Re: Please, see our response on the comment (3).
Round 2
Reviewer 1 Report
The authors have done well in addressing most of my points raised and thank them for their efforts.
“Implementation of additional experiments with other NSCLC cell lines will neither doubt nor cancel the fact that was revealed based on SB and SF A549 spheroids as an example.”
Re:
I still have concerns over just the use one cancer cell line, to understand general mechanisms to drug resistance in SB and SF NSCLC spheroids, I understand that doing these experiments in other cell lines will not cancel the results presented here for the A549 spheroids.
If this work was repeated in different cell lines and found to be the same then this would greatly support this data.
If however a contradictory result was found from another cell line this would put the explanations to the mechanism into some doubt therefore I do not agree with the authors comments on this part.
I would find an acceptable solution to this disagreement if the authors were to highlighted in the text this single cell line caveat clearly and hope the authors design of future experiments going forward, will consider my suggestions.
Author Response
Reviewer #1
The authors have done well in addressing most of my points raised and thank them for their efforts.

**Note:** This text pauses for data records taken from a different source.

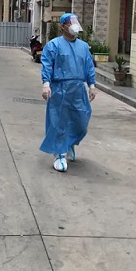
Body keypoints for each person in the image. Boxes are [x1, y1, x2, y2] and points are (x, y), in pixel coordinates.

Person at [40, 13, 97, 172]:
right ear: (63, 26)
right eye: (70, 22)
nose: (74, 25)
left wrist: (92, 84)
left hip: (78, 89)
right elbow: (47, 65)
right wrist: (46, 84)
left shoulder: (83, 47)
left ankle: (68, 143)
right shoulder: (54, 45)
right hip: (60, 88)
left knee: (81, 121)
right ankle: (59, 154)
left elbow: (89, 66)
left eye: (75, 21)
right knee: (59, 122)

“Implementation of additional experiments with other NSCLC cell lines will neither doubt nor cancel the fact that was revealed based on SB and SF A549 spheroids as an example.”
Re:
I still have concerns over just the use one cancer cell line, to understand general mechanisms to drug resistance in SB and SF NSCLC spheroids, I understand that doing these experiments in other cell lines will not cancel the results presented here for the A549 spheroids.
If this work was repeated in different cell lines and found to be the same then this would greatly support this data.

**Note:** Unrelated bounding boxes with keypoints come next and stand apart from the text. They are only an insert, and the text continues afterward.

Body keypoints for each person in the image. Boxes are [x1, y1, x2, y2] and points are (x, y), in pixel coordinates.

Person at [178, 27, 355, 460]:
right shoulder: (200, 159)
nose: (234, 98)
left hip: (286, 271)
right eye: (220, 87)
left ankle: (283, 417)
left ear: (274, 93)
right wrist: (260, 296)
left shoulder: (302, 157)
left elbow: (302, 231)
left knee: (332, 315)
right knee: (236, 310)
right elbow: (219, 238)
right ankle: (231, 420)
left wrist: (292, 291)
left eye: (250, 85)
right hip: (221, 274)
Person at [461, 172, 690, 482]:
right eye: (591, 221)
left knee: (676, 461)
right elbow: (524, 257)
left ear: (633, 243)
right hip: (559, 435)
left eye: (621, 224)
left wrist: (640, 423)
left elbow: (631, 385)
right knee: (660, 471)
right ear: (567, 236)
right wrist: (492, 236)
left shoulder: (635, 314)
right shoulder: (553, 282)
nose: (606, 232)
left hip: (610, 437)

If however a contradictory result was found from another cell line this would put the explanations to the mechanism into some doubt therefore I do not agree with the authors comments on this part.
I would find an acceptable solution to this disagreement if the authors were to highlighted in the text this single cell line caveat clearly and hope the authors design of future experiments going forward, will consider my suggestions.

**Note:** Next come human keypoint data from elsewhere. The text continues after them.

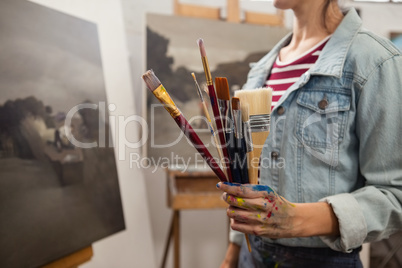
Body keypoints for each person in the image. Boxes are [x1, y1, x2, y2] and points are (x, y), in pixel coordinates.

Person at [217, 0, 402, 267]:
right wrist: (232, 254)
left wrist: (295, 219)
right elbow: (248, 179)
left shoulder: (375, 62)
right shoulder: (260, 71)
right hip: (251, 255)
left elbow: (394, 193)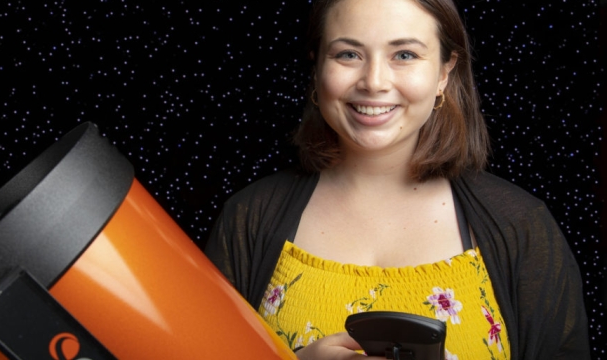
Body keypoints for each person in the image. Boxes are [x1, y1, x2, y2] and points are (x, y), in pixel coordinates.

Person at [203, 0, 590, 359]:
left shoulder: (521, 227)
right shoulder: (247, 220)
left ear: (444, 71)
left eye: (404, 55)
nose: (374, 81)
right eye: (348, 54)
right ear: (317, 67)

Re: We have addressed this point in an updated version of the manuscript in the Conclusions section (page 12, lines 15-20): “It should be noted that we revealed here a IC50 (SB) > IC50 (SF) > IC50 (2D) trend of drug resistance behavior only in A549 cell line, which is one of the most frequently used lung cancer models for in vitro studies. It cannot be excluded that drug resistance behavior could be different in spheroid models generated from other cell lines using SB and SF techniques. Anyway, the method of spheroid production should be taken into account for drug resistance analysis of 3D multicellular models.”
Research in a field of multicellular 3D cancer models and biomaterials is the main focus of our group. Of course, we plan further studies in this field aiming at analysis of gene expression alterations in 3D versus 2D cell cultures for different cancer models.